Quelque 750 000 membres de cette minorité ont fui les exactions de l’armée et de milices bouddhistes en 2017 et se sont réfugiés dans des camps de fortune au Bangladesh. Un drame qui vaut à la Birmanie d’être accusée de « génocide » devant la Cour internationale de Justice (CIJ), principal organe judiciaire des Nations unies.
Aung San Suu Kyi, qui nie « toute intention génocidaire », est venue en personne défendre son pays devant la Cour. Son manque de compassion dans cette affaire lui a attiré les foudres de la communauté internationale, mais « Mother Suu » gardait la confiance de son peuple.
C’est que la « Dame », tombée de son piédestal érigée par l’Occident, n’a jamais varié : elle reste une nationaliste birmane, comme le rappelle le Guardian. La nation, à ses yeux, est profondément ancrée dans son identité ethnique. La détresse des minorités en Birmanie, et pas seulement celle des Rohingyas, a toujours été son angle mort. Comment pouvait-il en être autrement pour la fille du plus grand héros nationaliste de son pays, père de l’indépendance ?
« Fille de mon père »
Sa vie a commencé par un drame : l’assassinat en 1947 de son père, alors qu’elle n’a que deux ans. Elle vit ensuite longtemps en exil, notamment en Inde puis en Grande-Bretagne, ex-puissance coloniale. Elle y mène la vie d’une femme au foyer, mariée à un universitaire d’Oxford spécialiste du Tibet, Michael Aris, avec qui elle aura deux enfants.
En 1988, elle rentre en Birmanie au chevet de sa mère et surprend tout le monde en décidant de s’impliquer dans le destin de son pays, en pleine révolte contre la junte. « Je ne pouvais pas, en tant que fille de mon père, rester indifférente à tout ce qui se passait », lance-t-elle lors de son premier discours, resté comme le symbole de son entrée en politique.
La répression de 1988 fait quelque 3 000 morts, mais marque la naissance de l’icône. Elle devient alors la « dépositaire des espoirs d’un retour à la démocratie » pour tout le peuple birman écrasé par la dictature militaire depuis 1962, explique Phil Robertson de l’ONG Human Rights Watch.

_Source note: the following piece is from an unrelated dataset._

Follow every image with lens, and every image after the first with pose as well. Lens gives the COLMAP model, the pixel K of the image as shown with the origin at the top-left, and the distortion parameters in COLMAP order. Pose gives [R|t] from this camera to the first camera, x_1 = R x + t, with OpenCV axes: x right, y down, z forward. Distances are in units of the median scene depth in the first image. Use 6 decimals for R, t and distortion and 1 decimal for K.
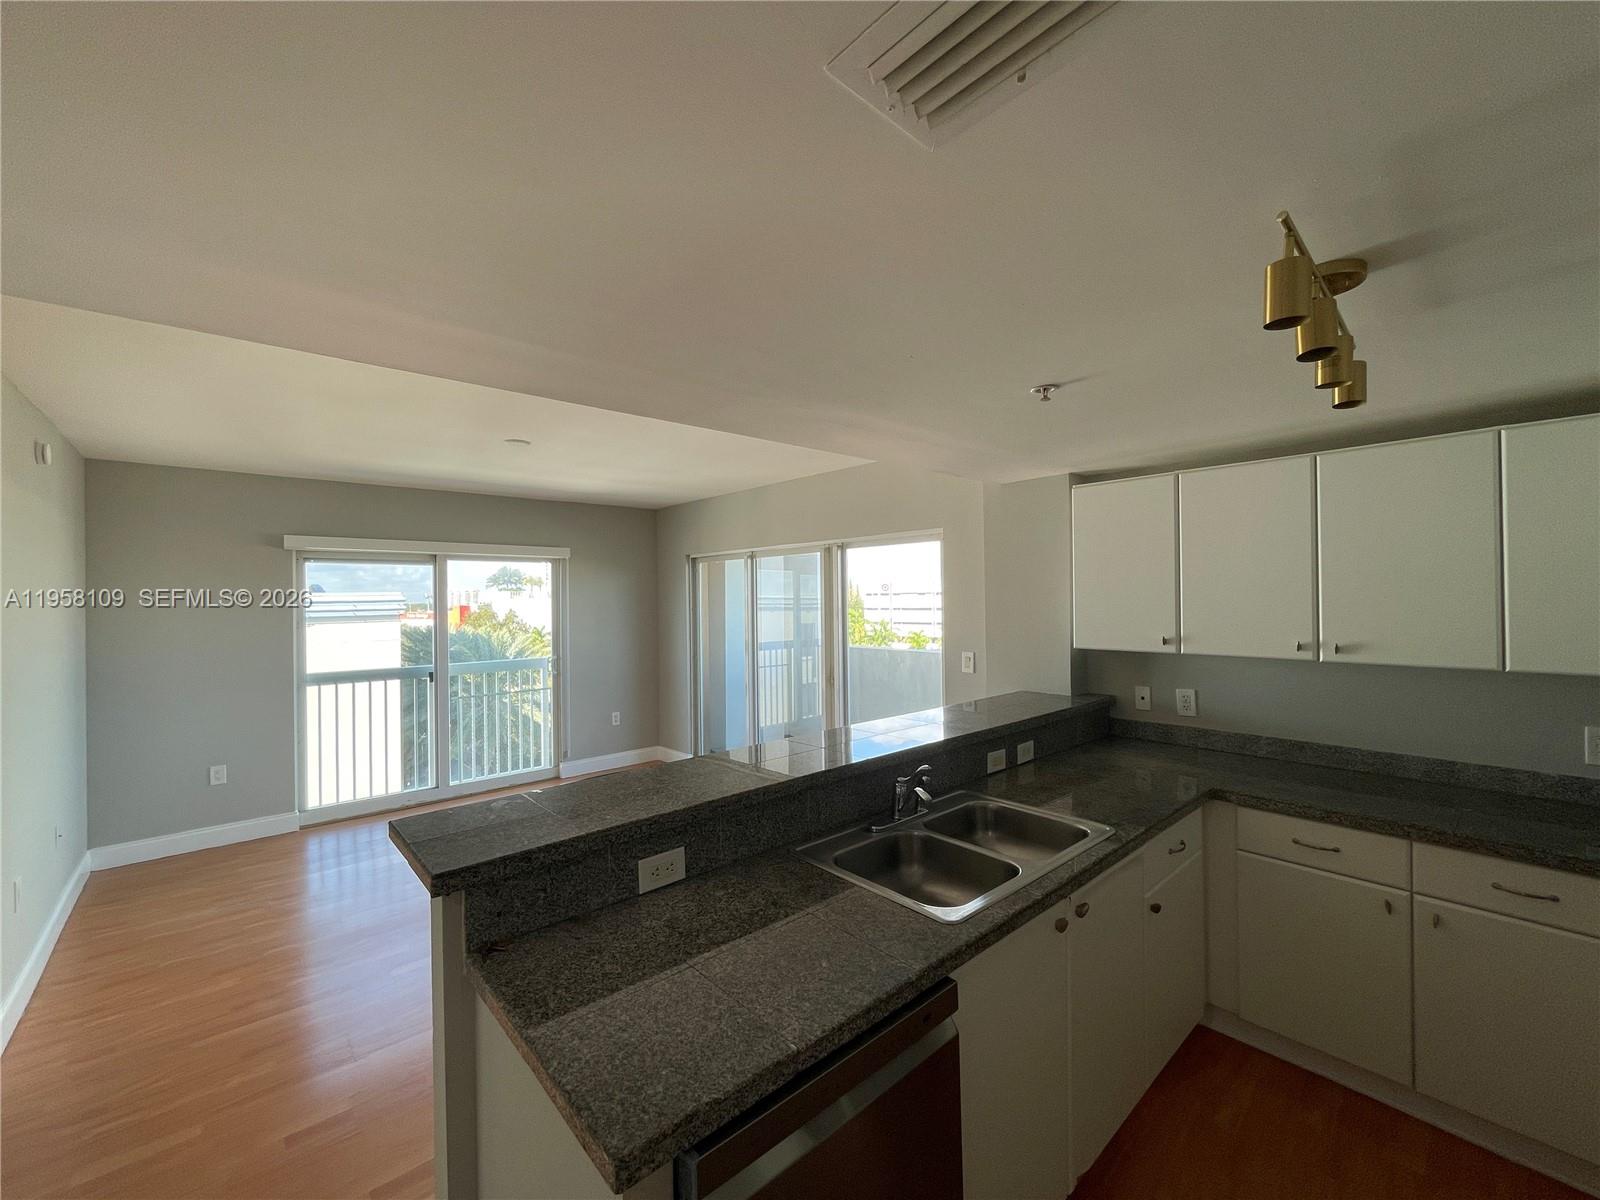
lens RADIAL K [[646.0, 0, 805.7], [0, 646.0, 596.9], [0, 0, 1]] dist [-0.002304, 0.000268]
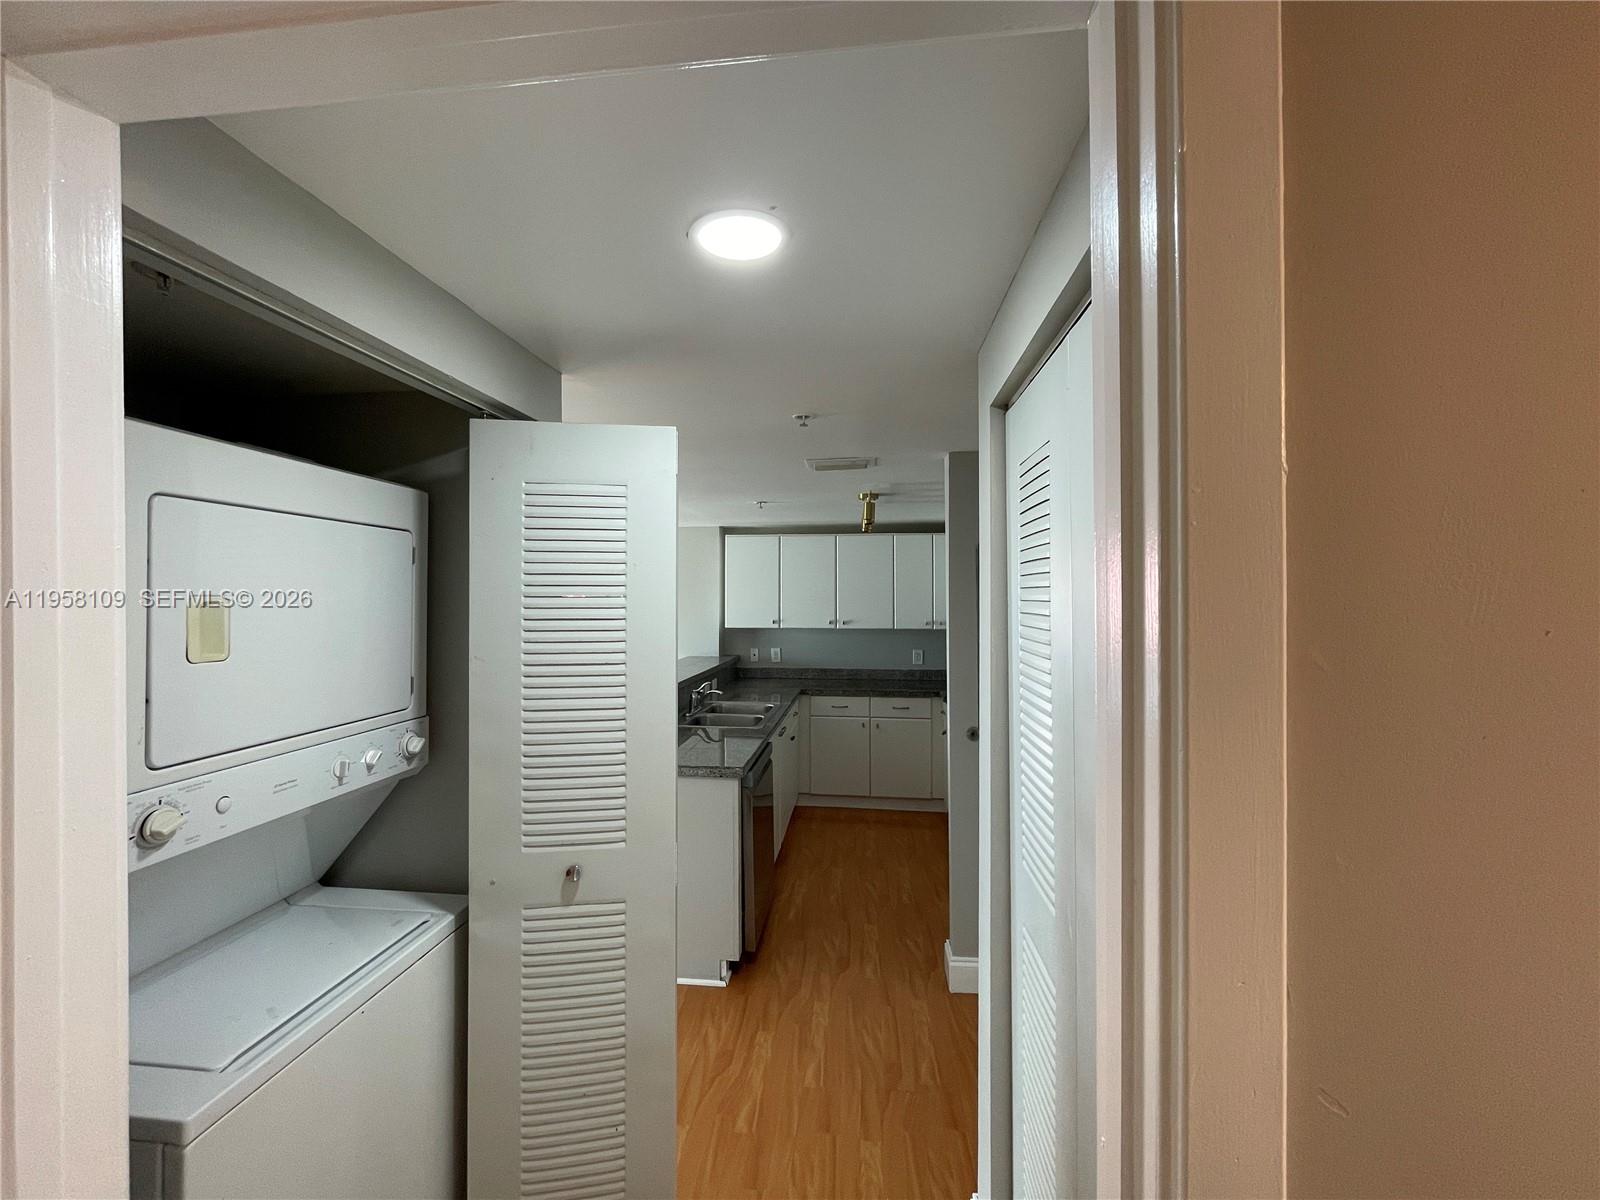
lens RADIAL K [[646.0, 0, 797.9], [0, 646.0, 598.5], [0, 0, 1]] dist [-0.002304, 0.000268]
pose [[0.749370, 0.008208, 0.662101, -0.468231], [-0.008077, 0.999962, -0.003255, 0.002637], [-0.662102, -0.002909, 0.749408, -0.348026]]
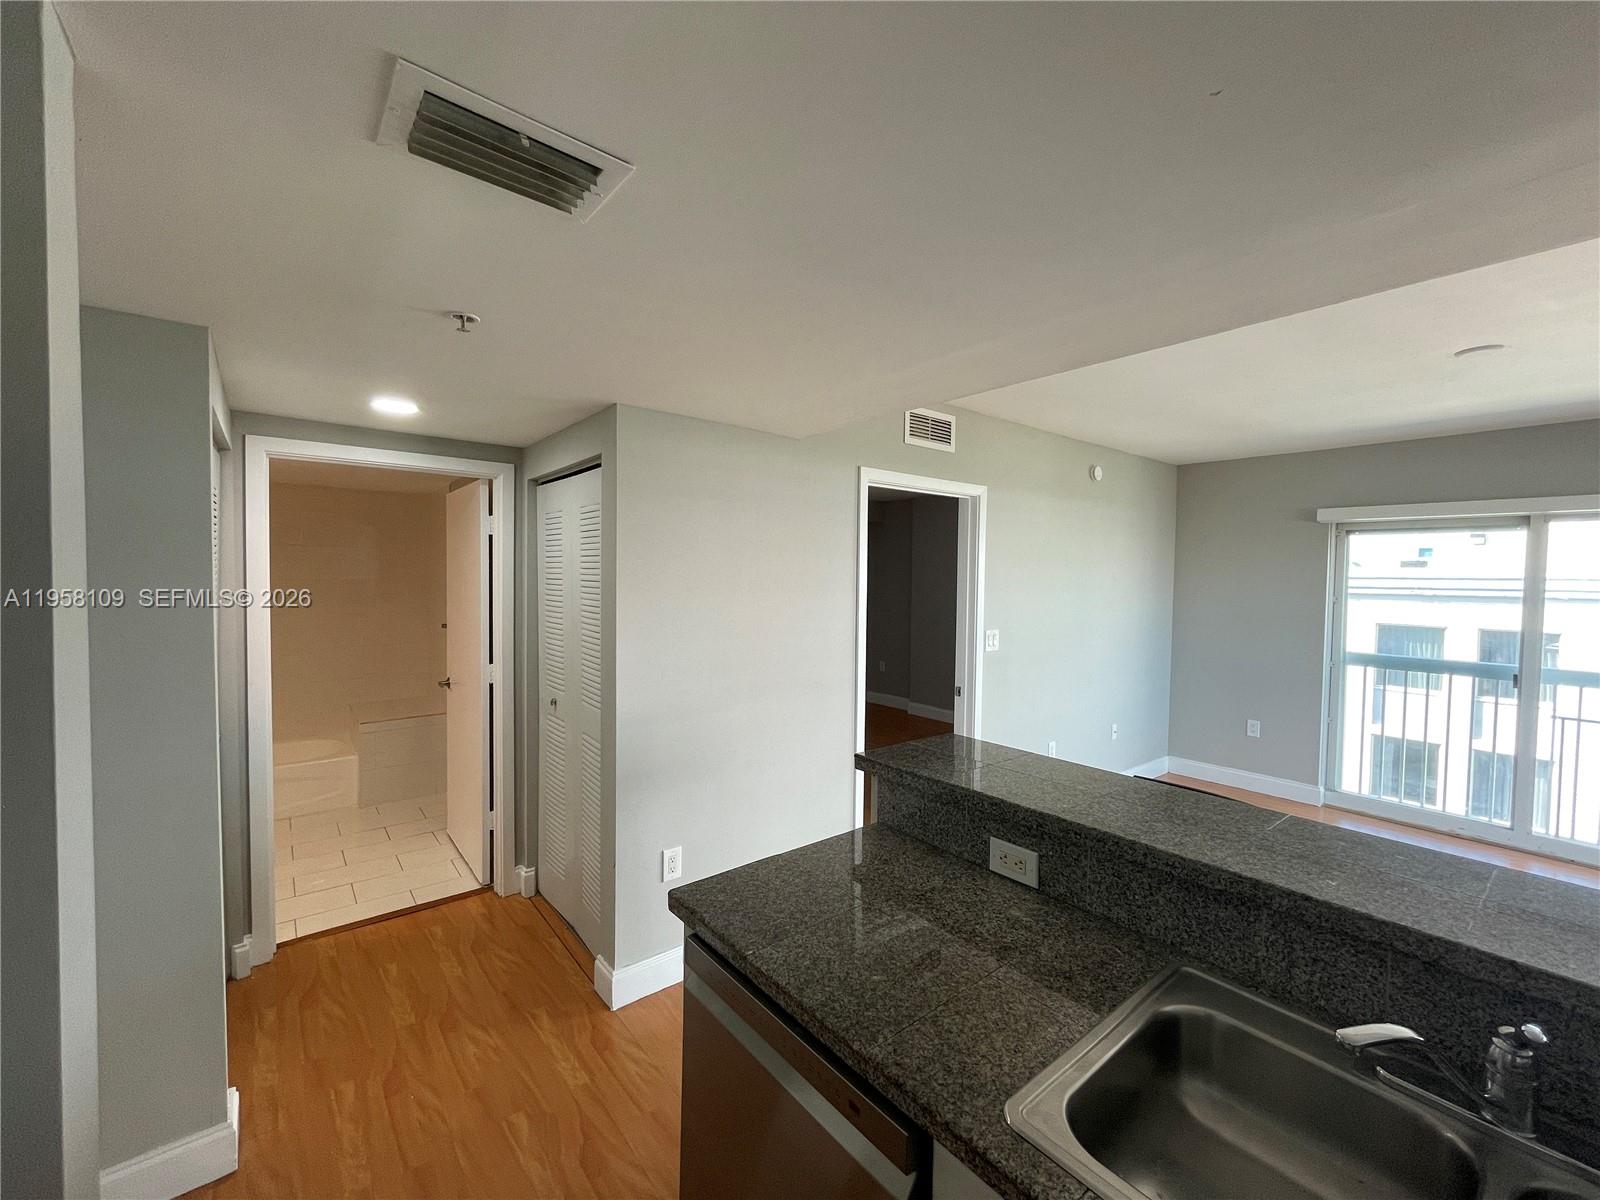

Autorisée à former la LND, elle est rapidement placée en résidence surveillée et assiste, à distance, à la victoire de son parti aux élections de 1990, dont la junte refuse de reconnaître les résultats.
Pouvoir autocratique
Dans sa maison au bord d’un lac de Rangoun, où elle est consignée, de rares émissaires sont autorisés à lui rendre visite, ainsi que parfois ses deux garçons, restés vivre en Angleterre avec leur père. Celui-ci mourra d’un cancer sans qu’elle puisse lui dire adieu.
En 2010, elle est libérée après 15 ans de résidence surveillée et entre au Parlement en 2012 après l’autodissolution de la junte un an plus tôt.
Rapidement, l’image de l’icône se fendille à l’international, certains lui reprochant sa conception autocratique du pouvoir. Aux commandes, Aung San Suu Kyi était prise au piège de sa « position de quasi-princesse », adulée dans son pays « en raison de l’importance de sa famille et de ses années en résidence surveillée », relève le politologue Nicholas Farrelly. À 75 ans, un énième chapitre s’ouvre devant elle.
En dernier ressors, le rêve d’Aung San Suu Kyi n’était sans doute pas de rester fidèle à l’image que chérissait l’Occident. Portée aux nues, accusée de trahison, elle pourrait incarner de nouveau la démocratie bâillonnée. Que lui importe ? Le combat politique birman, c’est tout ce qui compte pour elle.